自給飼料増産へ支援

飼料価格の高騰が続く中、粗飼料の自給率向上が肉用牛経営の安定につながる

県、食料安全保障強化で新規事業
奄美でも耕畜連携取組み

 農業の「稼ぐ力」を引き出す県の2023年度施策では、引き続き「人づくり・地域づくりの強化」「生産・加工体制の強化、付加価値の向上」「販路拡大・輸出拡大」の3本柱を掲げている。このうち特性を生かした農畜産業の生産体制づくりは、食料安全保障の強化で新規事業により自給飼料増産に向けた取り組みを支援、奄美群島でもサトウキビと畜産の「耕畜連携」が期待されている。
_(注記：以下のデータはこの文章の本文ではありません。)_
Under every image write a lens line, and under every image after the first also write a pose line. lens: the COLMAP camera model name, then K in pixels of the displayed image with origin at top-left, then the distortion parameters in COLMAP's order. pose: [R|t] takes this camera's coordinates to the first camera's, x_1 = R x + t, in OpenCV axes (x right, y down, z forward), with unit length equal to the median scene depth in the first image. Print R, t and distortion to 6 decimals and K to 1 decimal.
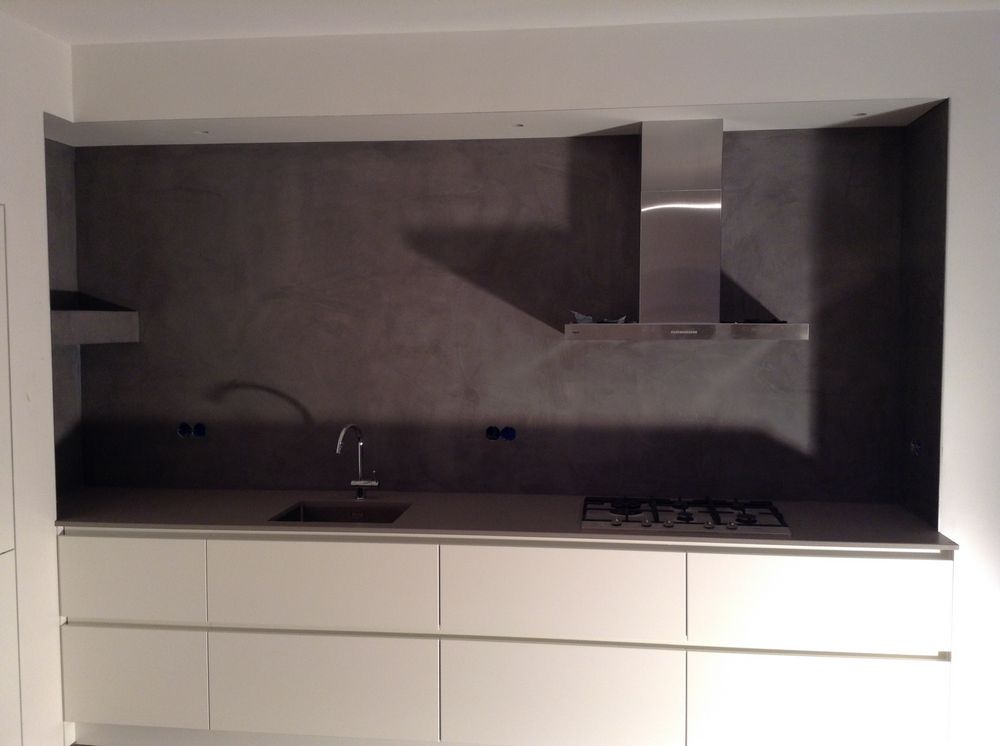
lens RADIAL K [[945.0, 0, 503.3], [0, 945.0, 373.4], [0, 0, 1]] dist [0.061671, 0.000000]
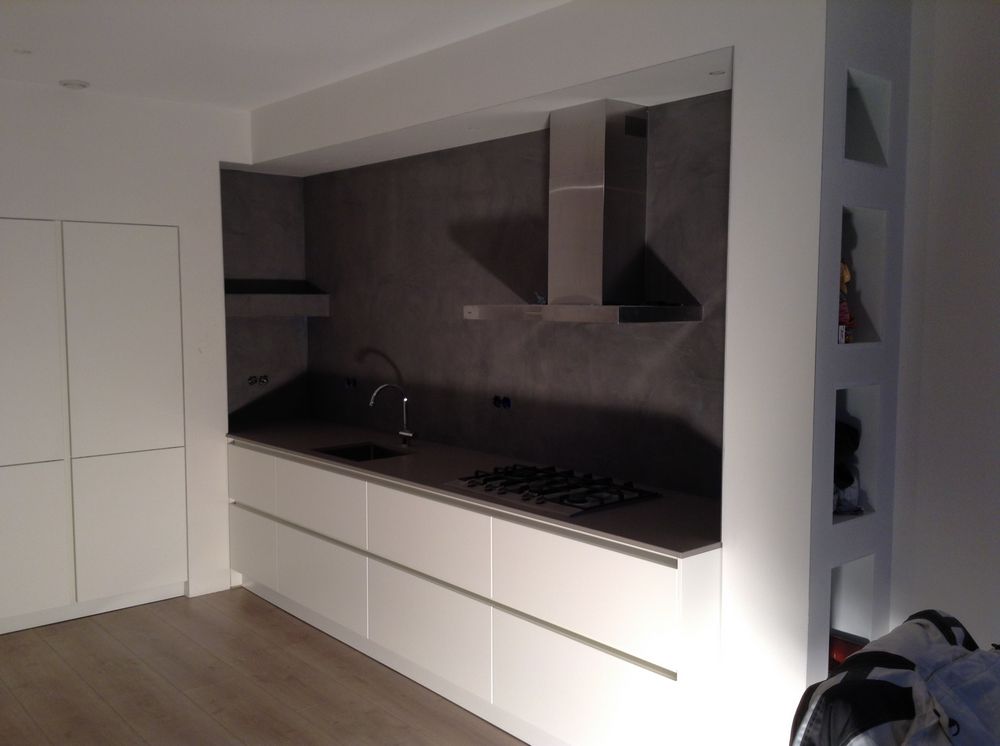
lens RADIAL K [[945.0, 0, 503.6], [0, 945.0, 372.5], [0, 0, 1]] dist [0.061671, 0.000000]
pose [[0.729799, 0.054537, -0.681483, 0.769467], [-0.040177, 0.998512, 0.036883, -0.013277], [0.682480, 0.000463, 0.730904, 0.185687]]
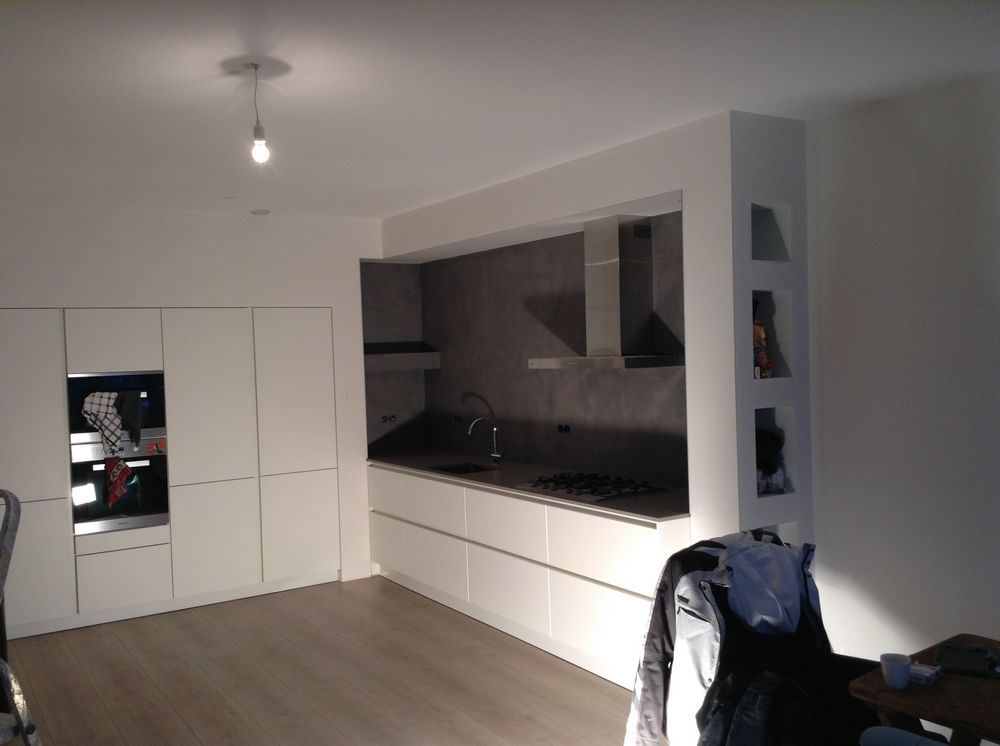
lens RADIAL K [[945.0, 0, 492.4], [0, 945.0, 374.2], [0, 0, 1]] dist [0.061671, 0.000000]
pose [[0.622768, 0.002882, -0.782401, 1.121056], [-0.013280, 0.999888, -0.006887, -0.012460], [0.782294, 0.014679, 0.622737, -0.030675]]
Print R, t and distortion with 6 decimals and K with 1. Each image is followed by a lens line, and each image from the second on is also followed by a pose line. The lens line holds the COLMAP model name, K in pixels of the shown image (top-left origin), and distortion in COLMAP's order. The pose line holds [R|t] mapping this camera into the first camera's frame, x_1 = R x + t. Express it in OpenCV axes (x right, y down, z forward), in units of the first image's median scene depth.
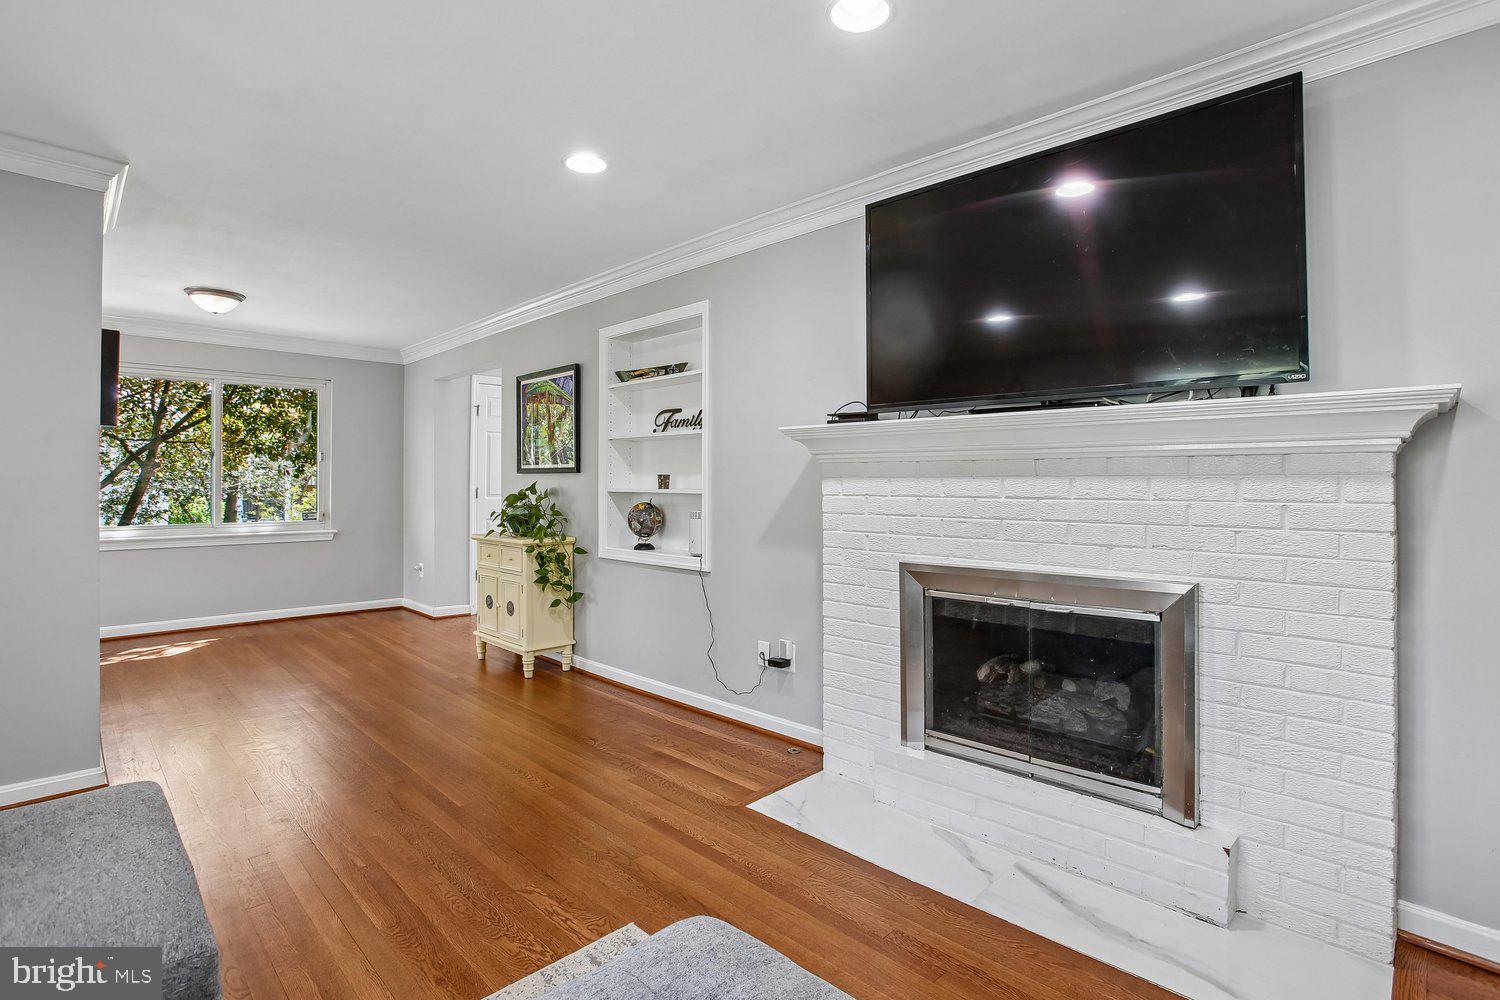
lens RADIAL K [[701.8, 0, 741.8], [0, 701.8, 490.6], [0, 0, 1]] dist [-0.058181, 0.019220]
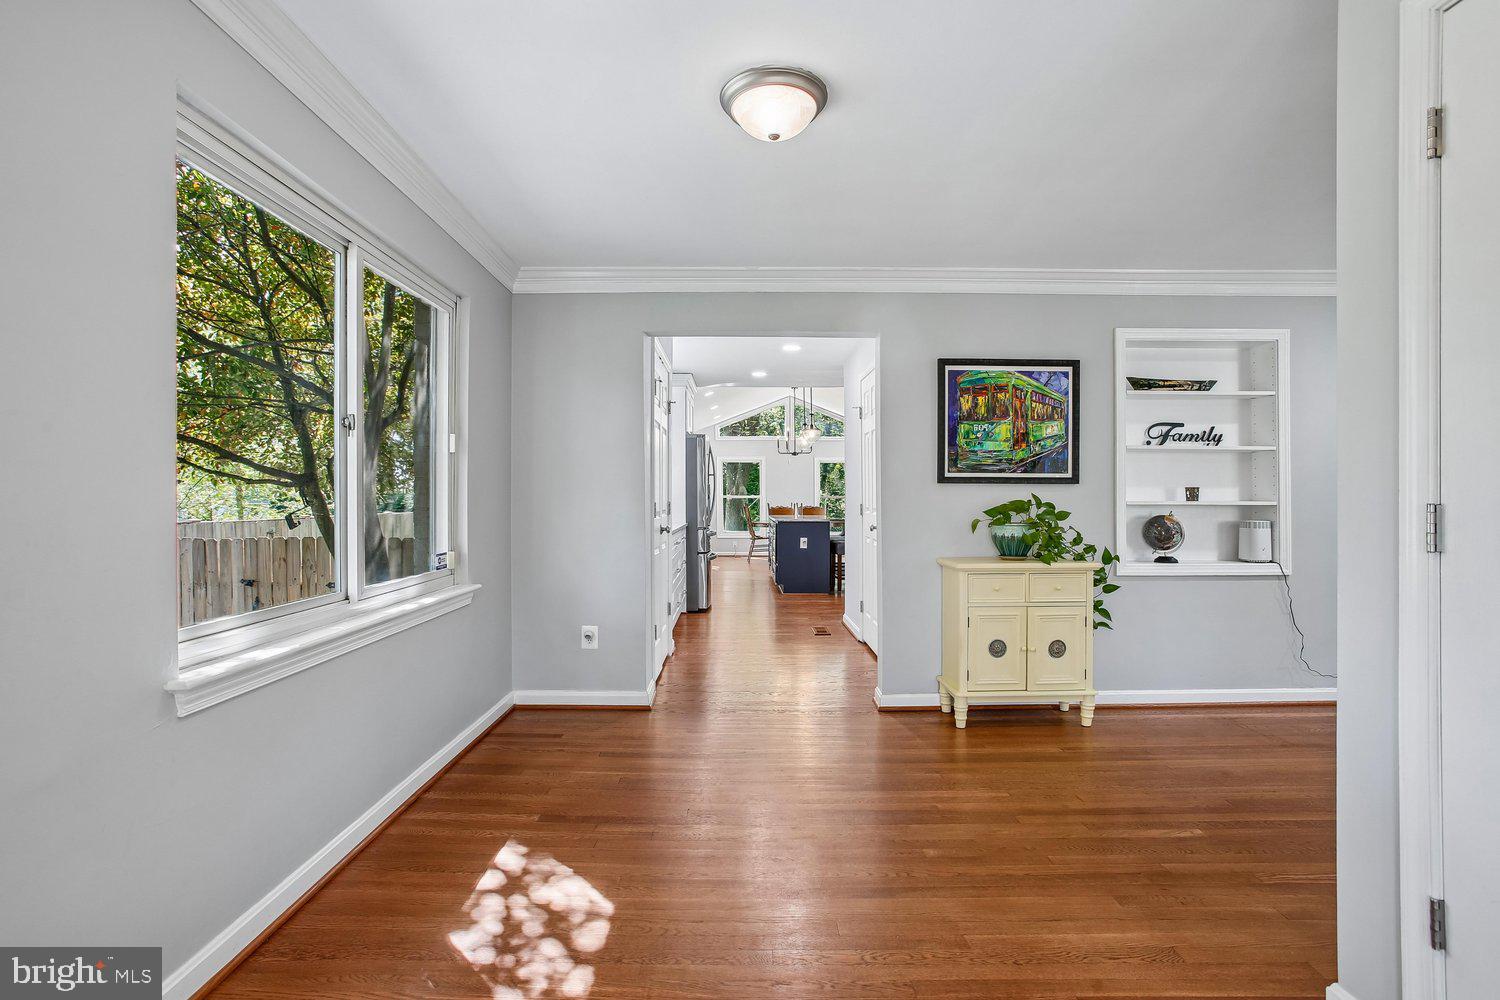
lens RADIAL K [[701.8, 0, 743.1], [0, 701.8, 491.4], [0, 0, 1]] dist [-0.058181, 0.019220]
pose [[0.711899, 0.004845, 0.702265, -1.233390], [0.005471, 0.999908, -0.012445, -0.007700], [-0.702260, 0.012702, 0.711807, 0.722161]]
 安全で安心な農畜産物の安定供給に関する施策として23~25年度の3か年で進められるのは、地域資源フル活用飼料増産対策事業。自給飼料の生産拡大に取り組む生産者や飼料生産支援組織などを支援し、飼料自給率の向上を図るもの。

 事業主体は生産者集団、畜産団体、飼料生産支援組織など。自給飼料の生産・利用拡大対策、飼料生産支援組織の育成・活動強化対策が事業内容。具体的には、畜産農家の自給飼料増産に向けた啓発(生産者研修会などの開催や啓発資料の作成)、地域の実情に応じた自給飼料増産の取り組み(品種選定や収量向上に向けた栽培実証)、飼料作物の作付拡大への取り組み(飼料作物の作付面積の拡大に要する種子購入費助成)などがある。

 繁殖雌牛の増頭が進む奄美では、肉用牛が増えることで必要な堆肥の供給増につながっているほか、自給飼料では群島内で栽培されているサトウキビとの連携も。県肉用牛振興協議会大島支部が取り組んでいるキビ収穫後の残さ(枯れ葉など)であるハカマをロール状に圧縮した「ハカマロール」で、自給で利用の粗飼料が足りない畜産農家への供給に向けた取り組みが進められている。

 「ハカマロール」の活用について県大島支庁農政普及課は「サトウキビが盛んな奄美の特徴として推進でき、循環型農業につながる。定着により耕畜連携が進む」と期待している。県の新規事業の対象として支援されることで活用に弾みがつきそう。